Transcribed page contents
▬▬▬
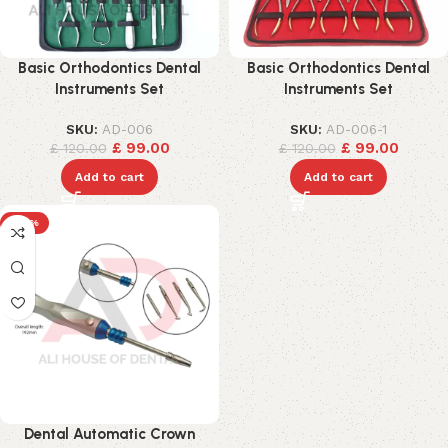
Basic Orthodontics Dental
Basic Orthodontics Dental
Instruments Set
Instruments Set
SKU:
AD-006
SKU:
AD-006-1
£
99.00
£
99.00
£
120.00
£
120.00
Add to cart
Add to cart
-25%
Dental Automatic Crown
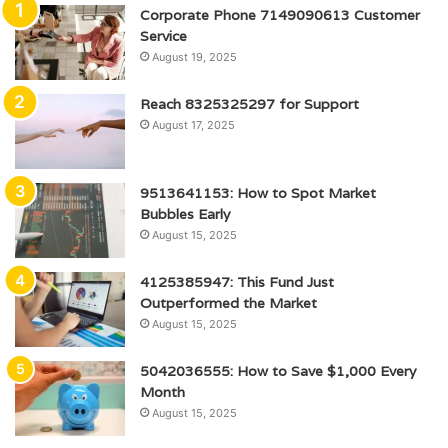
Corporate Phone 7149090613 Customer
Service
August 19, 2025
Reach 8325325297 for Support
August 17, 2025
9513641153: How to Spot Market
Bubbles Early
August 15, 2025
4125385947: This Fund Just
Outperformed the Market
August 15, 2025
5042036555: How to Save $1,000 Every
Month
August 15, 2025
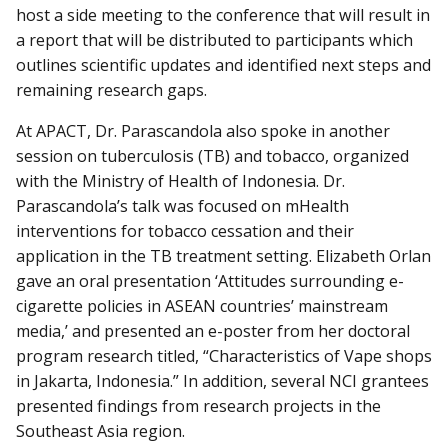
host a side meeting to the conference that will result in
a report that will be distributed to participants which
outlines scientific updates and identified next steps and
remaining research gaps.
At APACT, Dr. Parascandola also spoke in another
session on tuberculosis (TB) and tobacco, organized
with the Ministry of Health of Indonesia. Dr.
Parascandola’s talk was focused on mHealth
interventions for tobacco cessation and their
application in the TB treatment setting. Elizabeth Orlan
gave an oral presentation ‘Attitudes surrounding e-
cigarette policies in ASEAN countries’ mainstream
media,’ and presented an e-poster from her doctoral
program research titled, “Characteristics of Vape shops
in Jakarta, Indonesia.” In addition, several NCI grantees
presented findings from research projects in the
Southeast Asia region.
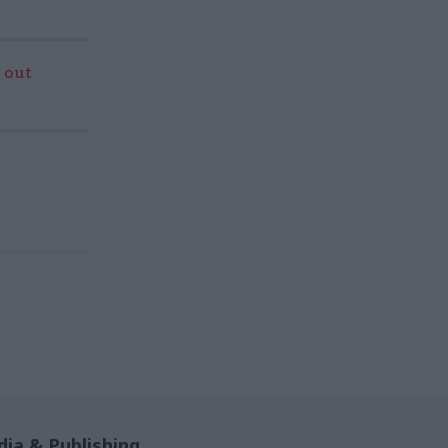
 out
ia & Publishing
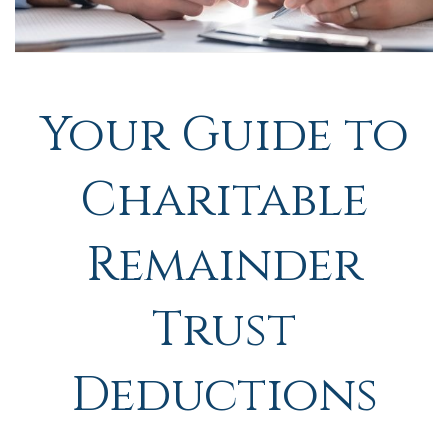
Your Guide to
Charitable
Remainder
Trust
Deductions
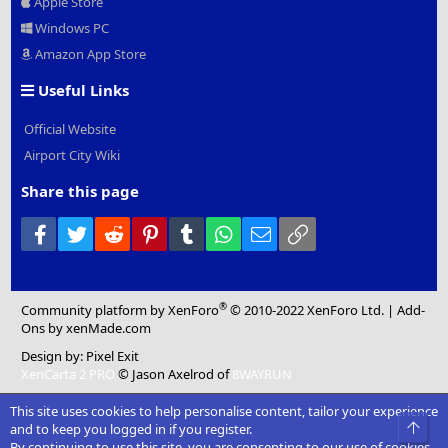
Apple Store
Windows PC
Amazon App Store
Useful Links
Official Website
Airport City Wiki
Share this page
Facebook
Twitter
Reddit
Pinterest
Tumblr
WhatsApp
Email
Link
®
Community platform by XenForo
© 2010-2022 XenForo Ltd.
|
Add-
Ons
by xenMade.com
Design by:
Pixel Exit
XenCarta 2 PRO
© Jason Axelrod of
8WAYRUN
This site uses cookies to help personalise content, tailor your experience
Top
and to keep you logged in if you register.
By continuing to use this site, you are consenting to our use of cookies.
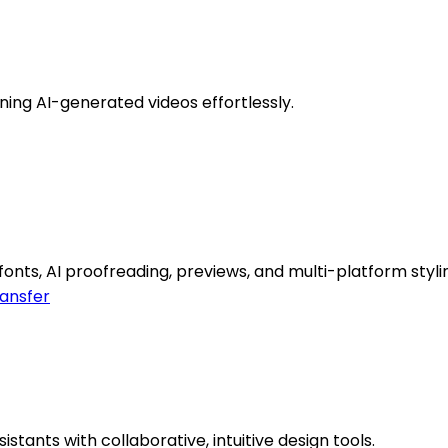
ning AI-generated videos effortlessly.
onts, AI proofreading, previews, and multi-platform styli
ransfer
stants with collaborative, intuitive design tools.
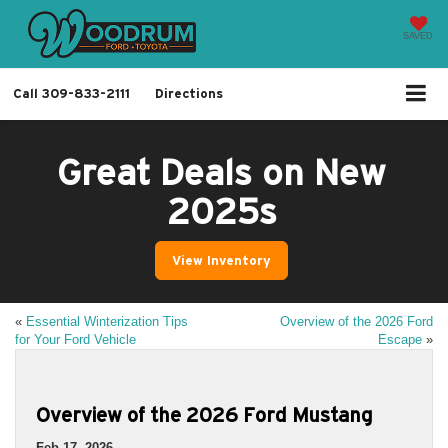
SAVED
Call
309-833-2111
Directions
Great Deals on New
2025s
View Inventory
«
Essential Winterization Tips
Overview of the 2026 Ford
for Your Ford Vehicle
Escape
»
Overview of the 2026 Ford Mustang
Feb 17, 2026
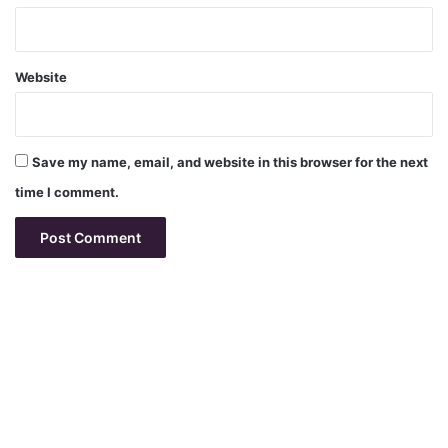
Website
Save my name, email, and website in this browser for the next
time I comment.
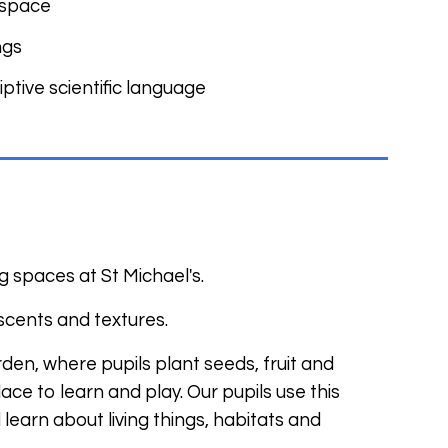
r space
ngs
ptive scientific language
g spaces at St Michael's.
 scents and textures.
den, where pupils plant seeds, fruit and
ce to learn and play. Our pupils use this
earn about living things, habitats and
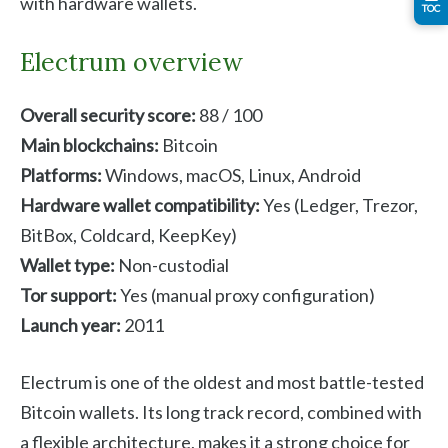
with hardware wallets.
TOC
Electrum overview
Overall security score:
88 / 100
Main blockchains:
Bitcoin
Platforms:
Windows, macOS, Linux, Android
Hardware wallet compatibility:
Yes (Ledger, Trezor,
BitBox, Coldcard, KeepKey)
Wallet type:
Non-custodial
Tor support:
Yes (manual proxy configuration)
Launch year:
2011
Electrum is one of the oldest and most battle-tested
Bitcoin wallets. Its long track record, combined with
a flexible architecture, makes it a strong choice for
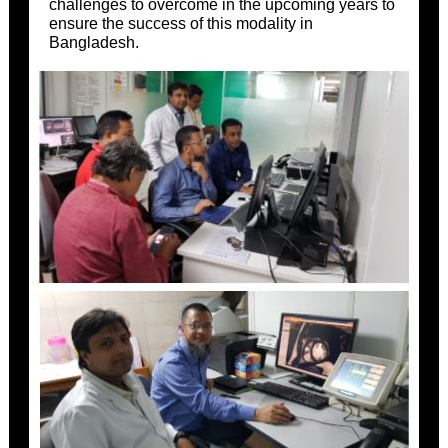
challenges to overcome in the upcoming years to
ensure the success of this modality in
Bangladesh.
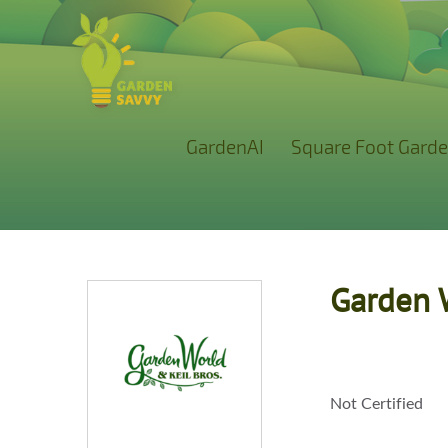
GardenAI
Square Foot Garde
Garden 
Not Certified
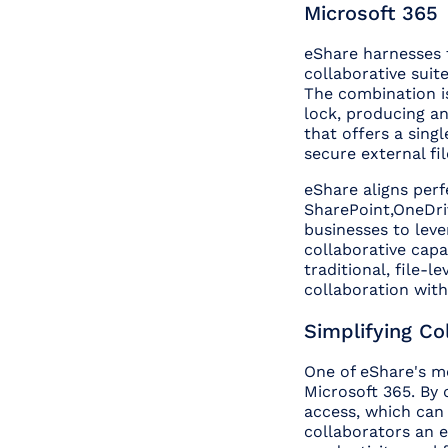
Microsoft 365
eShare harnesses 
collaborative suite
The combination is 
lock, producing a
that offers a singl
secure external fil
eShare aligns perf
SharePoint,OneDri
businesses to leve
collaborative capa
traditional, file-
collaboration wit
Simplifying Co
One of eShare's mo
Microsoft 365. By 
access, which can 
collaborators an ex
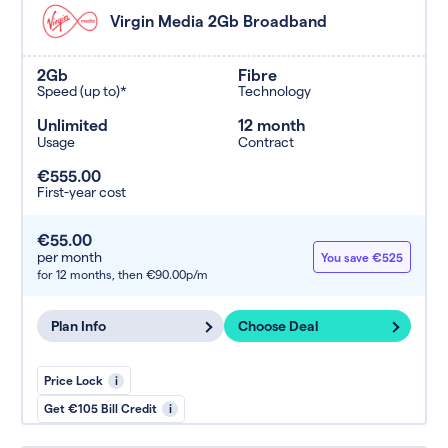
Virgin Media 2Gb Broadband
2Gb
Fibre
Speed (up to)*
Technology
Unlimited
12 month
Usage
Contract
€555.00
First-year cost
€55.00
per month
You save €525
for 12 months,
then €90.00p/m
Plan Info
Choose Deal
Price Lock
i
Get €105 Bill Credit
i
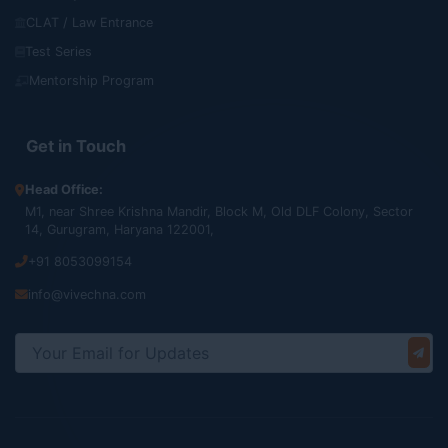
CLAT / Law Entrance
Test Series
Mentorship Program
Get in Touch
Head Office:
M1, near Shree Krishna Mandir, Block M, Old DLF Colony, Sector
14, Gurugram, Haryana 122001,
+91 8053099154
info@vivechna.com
▬▬▬
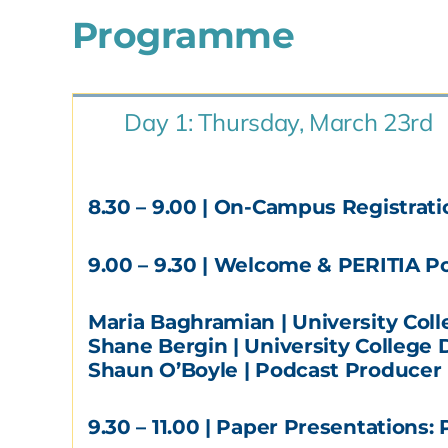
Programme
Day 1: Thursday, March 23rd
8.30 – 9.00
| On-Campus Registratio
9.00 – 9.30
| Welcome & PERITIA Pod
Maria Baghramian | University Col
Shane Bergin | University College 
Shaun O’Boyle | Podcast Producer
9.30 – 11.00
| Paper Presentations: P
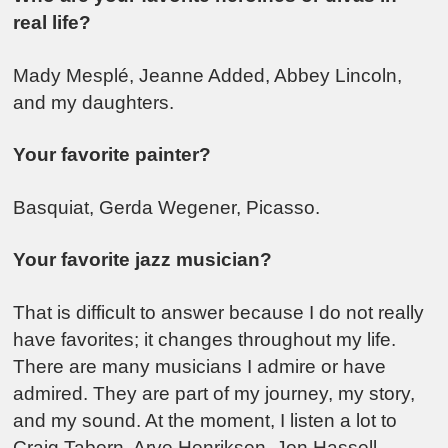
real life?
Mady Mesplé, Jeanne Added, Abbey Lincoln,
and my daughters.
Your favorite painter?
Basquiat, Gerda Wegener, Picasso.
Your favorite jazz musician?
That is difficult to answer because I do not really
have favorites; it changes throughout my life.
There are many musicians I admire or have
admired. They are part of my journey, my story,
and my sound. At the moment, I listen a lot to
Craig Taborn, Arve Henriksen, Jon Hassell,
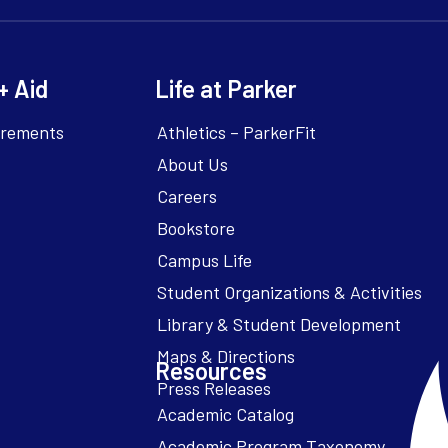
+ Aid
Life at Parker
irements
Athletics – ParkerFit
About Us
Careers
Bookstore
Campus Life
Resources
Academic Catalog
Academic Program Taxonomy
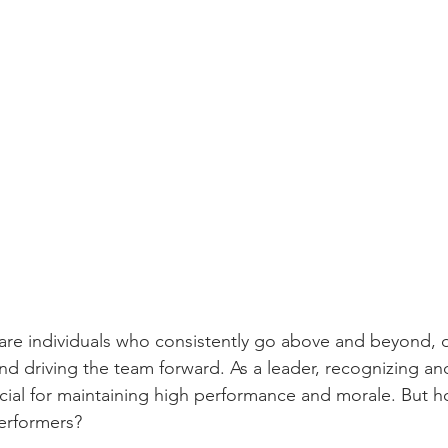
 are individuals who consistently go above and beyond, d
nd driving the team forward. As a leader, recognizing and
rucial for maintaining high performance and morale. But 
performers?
▬▬▬
:: Directions ::
Look through the data above. Each line containing the word "eShare" needs to be copied.

:: Your solution ::
eShare harnesses 
eShare aligns perf
One of eShare's mo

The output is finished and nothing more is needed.